Integration Testing#

def test_full_workflow():
    """Test complete workflow with backend."""
    model_run = ModelRun.from_file("test_model.yml")
    config = LocalConfig(timeout=1800)

    # Test full workflow
    success = model_run.run(backend=config)
    results = model_run.postprocess(processor="archive")

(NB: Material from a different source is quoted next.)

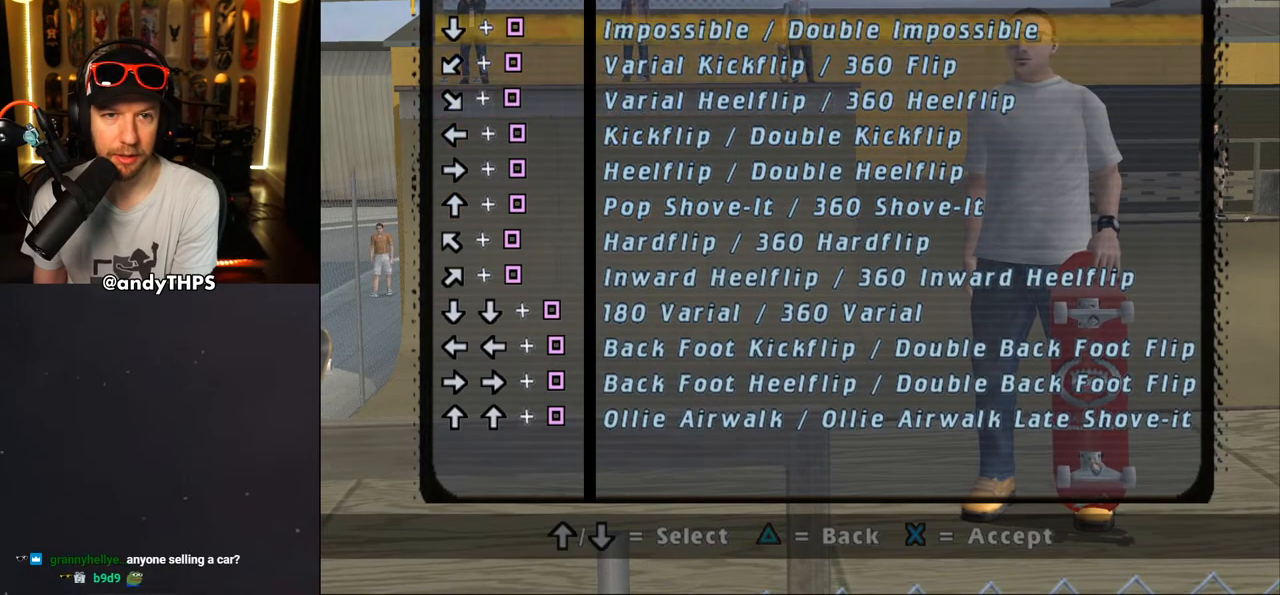
{"buttons": [], "left_stick": "center", "right_stick": "center", "events": [[17, "CROSS", "down"], [133, "CROSS", "up"], [233, "DPAD_DOWN", "down"], [483, "DPAD_DOWN", "up"]]}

    assert success is True
    assert results["success"] is True

For comprehensive testing examples, see the test suite in tests/backends/.

Troubleshooting#

Common Issues#

Configuration Validation Errors

Use rompy backends validate to check configuration syntax and validate against schema.

Docker Issues

Verify Docker installation, image availability, and volume mount permissions.

Timeout Issues

Adjust timeout values based on model complexity and system performance.

Memory Issues

Monitor memory usage and adjust allocation in Docker configurations.

Permission Issues

Check file permissions for volume mounts and working directories.

Debug Mode#

Enable debug logging for detailed troubleshooting:

import logging

# Enable debug logging
logging.basicConfig(level=logging.DEBUG)

# Create debug configuration
config = LocalConfig(
    timeout=3600,
    env_vars={"LOG_LEVEL": "DEBUG", "MODEL_DEBUG": "true"}
)

Getting Help#

  1. Check Documentation: Review Backend Systems and API Documentation

  2. Validate Configuration: Use rompy backends validate

  3. Check Logs: Review execution logs for error details

  4. Test Incrementally: Start with simple configurations

  5. Community Support: Check GitHub issues and discussions

For additional help, see the troubleshooting section in Backend Systems or file an issue on GitHub.

API Reference#

For complete API documentation, see:

  • API Documentation - Complete API documentation

  • rompy.backends.config.BaseBackendConfig - Base configuration class

  • rompy.backends.config.LocalConfig - Local execution configuration

  • rompy.backends.config.DockerConfig - Docker execution configuration

  • rompy.run - Backend implementation classes

  • rompy.backends.postprocessors - Postprocessor implementations

  • rompy.backends - Backend discovery and registry

This reference covers the key concepts and patterns for working with ROMPY’s backend system. For implementation details and complete parameter documentation, refer to the API documentation.